▶ _SELECTED TEXT_:
The Samaritan Woman encounters love . . . John 4.1-4

She went to the well thirsty, and left satisfied,

she went to the well empty inside and left filled,

she went to the well friendless and lonely, and left knowing true love,

she went to the well, believing in some small way, the Messiah would come one day, 

  and left, having met him;

she went to the well, a woman scorned and rejected, and skipped away,

  a woman loved by Jesus.

You have to really read the whole passage—printed in the previous Morning Briefing—to get the picture of the Woman who went to the Well.  But even then, you do not fully appreciate the story John recounts unless you understand the cultural and historical biases of the day, and just why John said Jesus ‘had to travel through Samaria’, as though it were the only route—when it was not.  This story shows the rich impact Jesus made on people.

       --‘Seems once folks met Jesus they were never the same.

       --‘Seems once folks meet Jesus they are never the same.

So, Jesus leaves the Judean countryside to return to Galilee, and chooses to go through Samaria, because he knows he has a divine appointment waiting there.  Jesus breaks the social and religious code, as a Jewish rabbi traveling into Samaritan territory, and then, horror of horrors, as a Jew speaking to a Samaritan, and God forbid, a woman!  Let’s take a look at the biases attached to this setting—

Do you know the reason the Jews and Samaritans hated each other?  Well, it had been centuries in the making, dating back 700 B.C., when the Samaritans’ ancestors, the Assyrians invaded the Northern Kingdom of Israel and carried its residents into captivity.  When a few Israelites escaped and returned home, the Assyrian king sent some of his men to guard the former Israelite territory from future revolts.  Over the years that followed, there was intermarriage between Israelites and Assyrians - called Samaritans.  Even the religion was ‘half-breed’, so to speak, a mixture of Assyrian superstition and gods, with Jewish truths and traditions.  The Jews hated the Samaritans, and resentfully, the Samaritans hated the Jews1.

▶ _Saved entries_:
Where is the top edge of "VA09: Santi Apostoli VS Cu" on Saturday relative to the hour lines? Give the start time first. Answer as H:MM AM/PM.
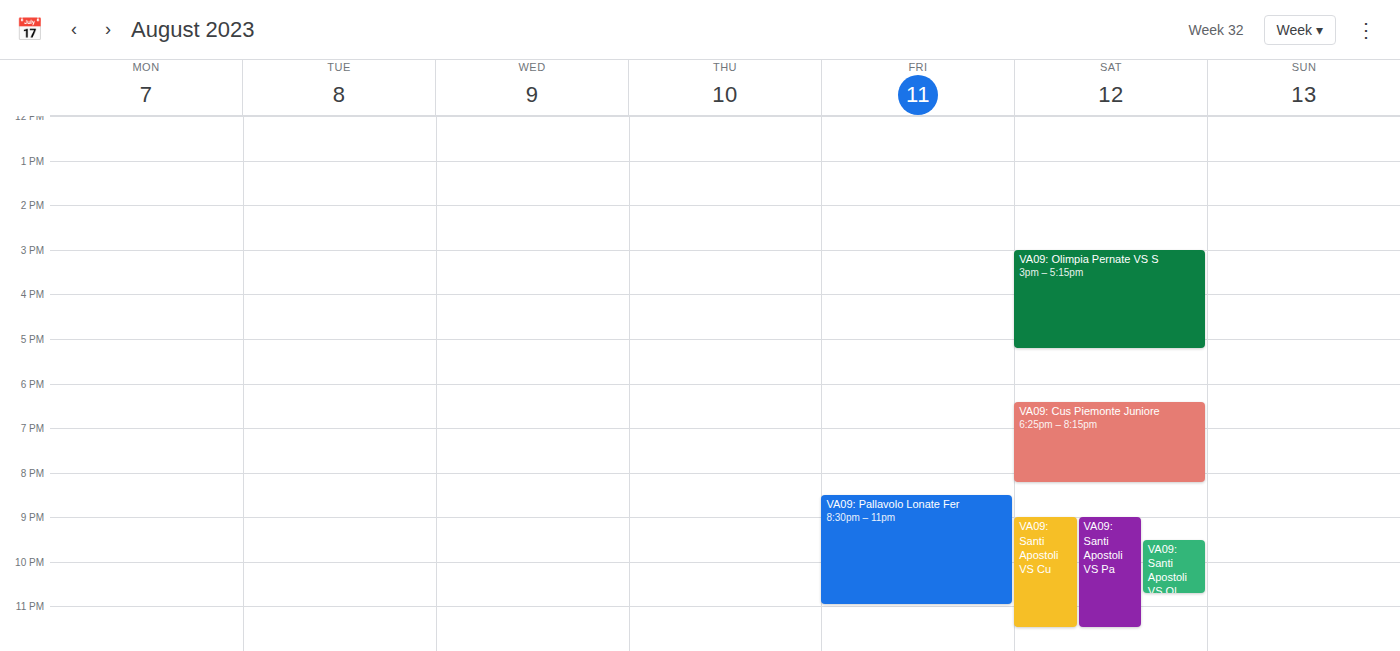
9:00 PM -- exactly on the 9 PM line.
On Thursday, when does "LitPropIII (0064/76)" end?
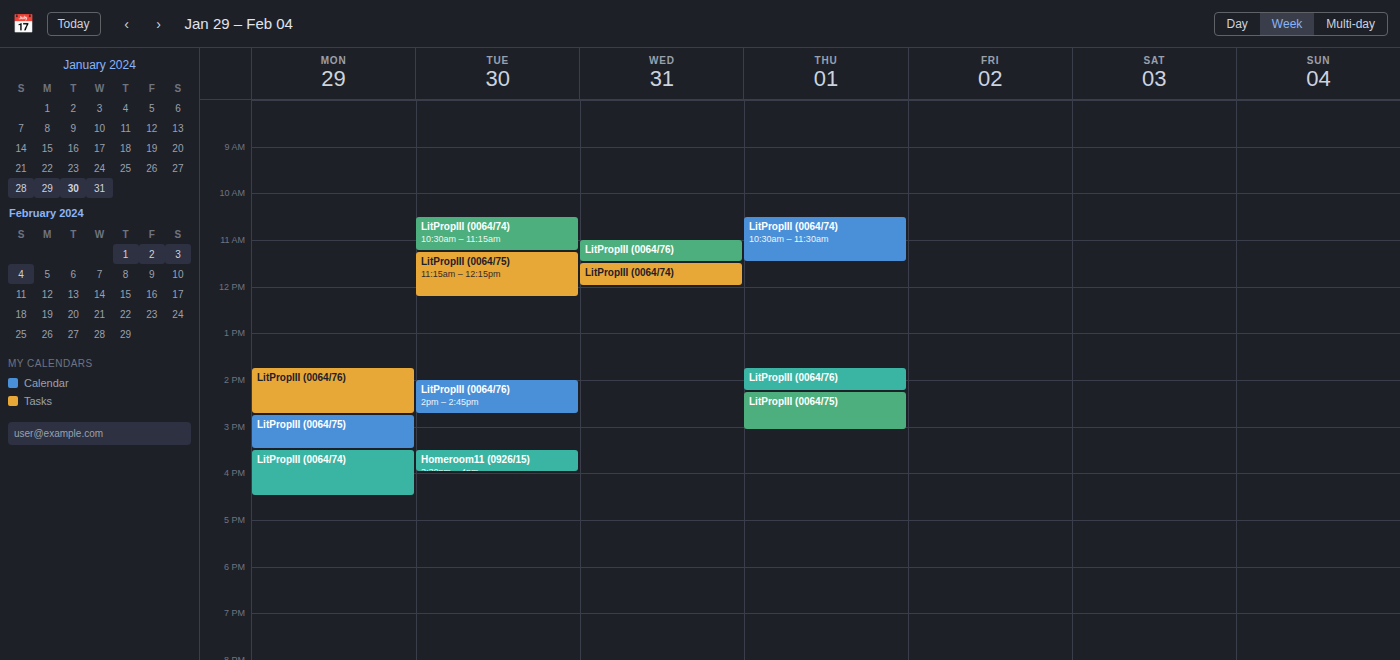
2:15 PM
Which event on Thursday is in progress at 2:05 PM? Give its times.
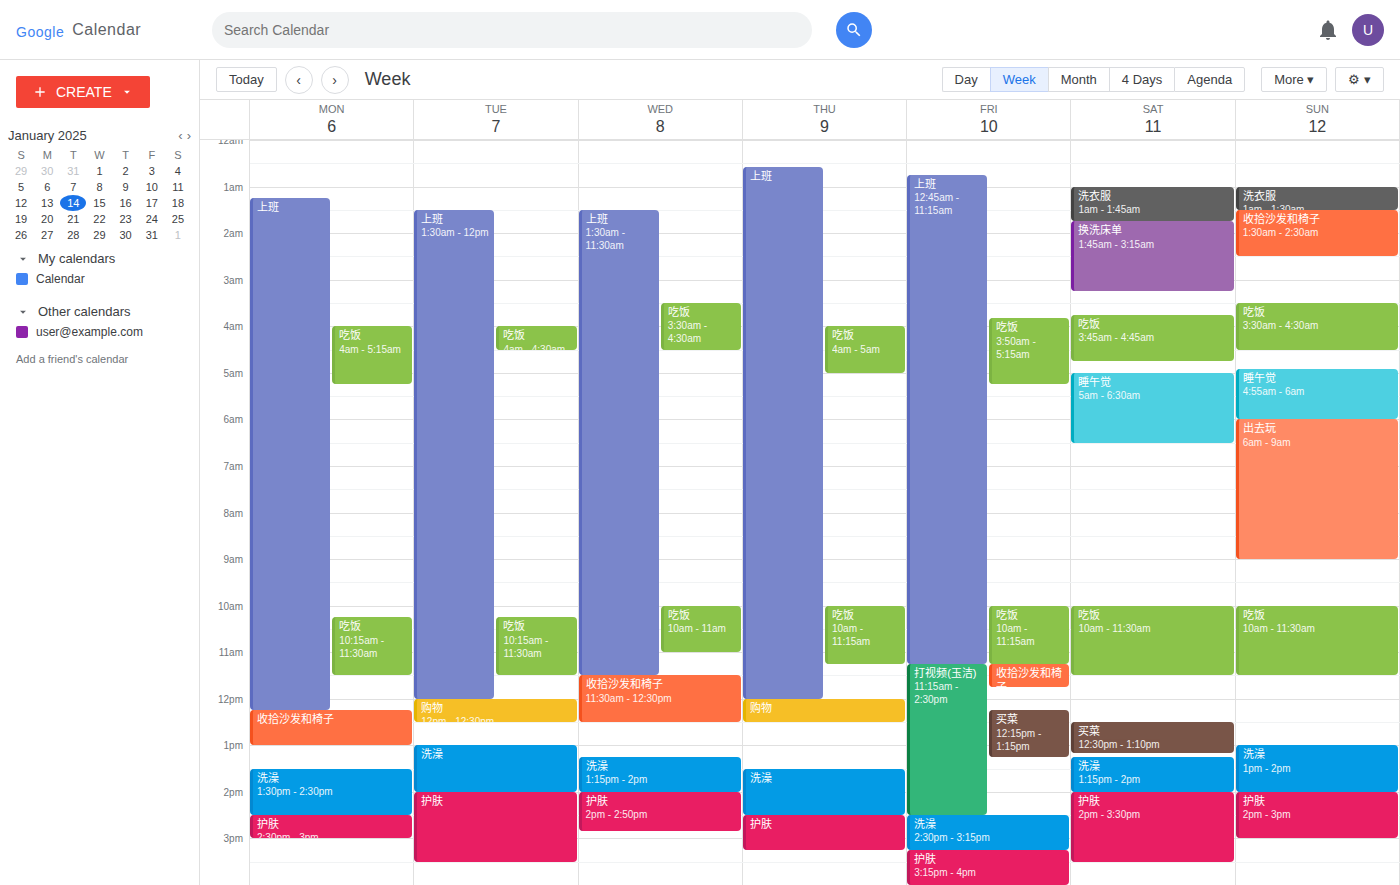
"洗澡", 1:30 PM to 2:30 PM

▶ _TASKS AND EXERCISES_:
1. Using the piece about the Samaritan woman at the well, decide whether each statement agrees with it: (a) Samaria was the only route from Judea to Galilee. (b) The Assyrians invaded the Northern Kingdom of Israel. (c) The woman went to the well friendless and lonely. Answer yes or no for each, quoting the words that settle it.
2. Carry the piece about the Samaritan woman at the well forward from its last sentence.

▶ _ANSWER SET_:
1.
(a) No: "as though it were the only route—when it was not."
(b) Yes: "the Assyrians invaded the Northern Kingdom of Israel and carried its residents into captivity."
(c) Yes: "she went to the well friendless and lonely, and left knowing true love."

2.
As for speaking to a woman . . . well, Jesus was unaffected by social mores—actually, he violated them in every single encounter he had with women recorded in the gospels2.  Jesus was a revolutionary with regard to his treatment of women!  You must be aware that in the first century, at every synagogue service, Jewish men prayed, “Blessed art thou, O Lord, who has not made me a woman.”  Women sat in a separate section, were not counted in quorums, and were rarely taught the Torah.  In social life, few women would talk to men outside of their families, and a woman was to have no close contact with any man but her spouse.3  ‘And for rabbis?  They were forbidden to speak to women in public.

So here we have Rabbi Jesus actually addressing a Samaritan woman, [radical!]   Give Me a drink.”  Instantly, she sums up the situation in the form of a question, “How is it that You, a Jew, ask for a drink from me, a Samaritan woman?”  Jesus responds with, “If you knew the gift of God, and who is saying to you, ‘Give Me a drink,’ you would ask Him, and He would give you living water.”  Just as he had done with Nicodemus, Jesus goes right to the woman’s greatest need – it is not water to quench her physical thirst, but rather ‘living water’ to quench her spiritual thirst.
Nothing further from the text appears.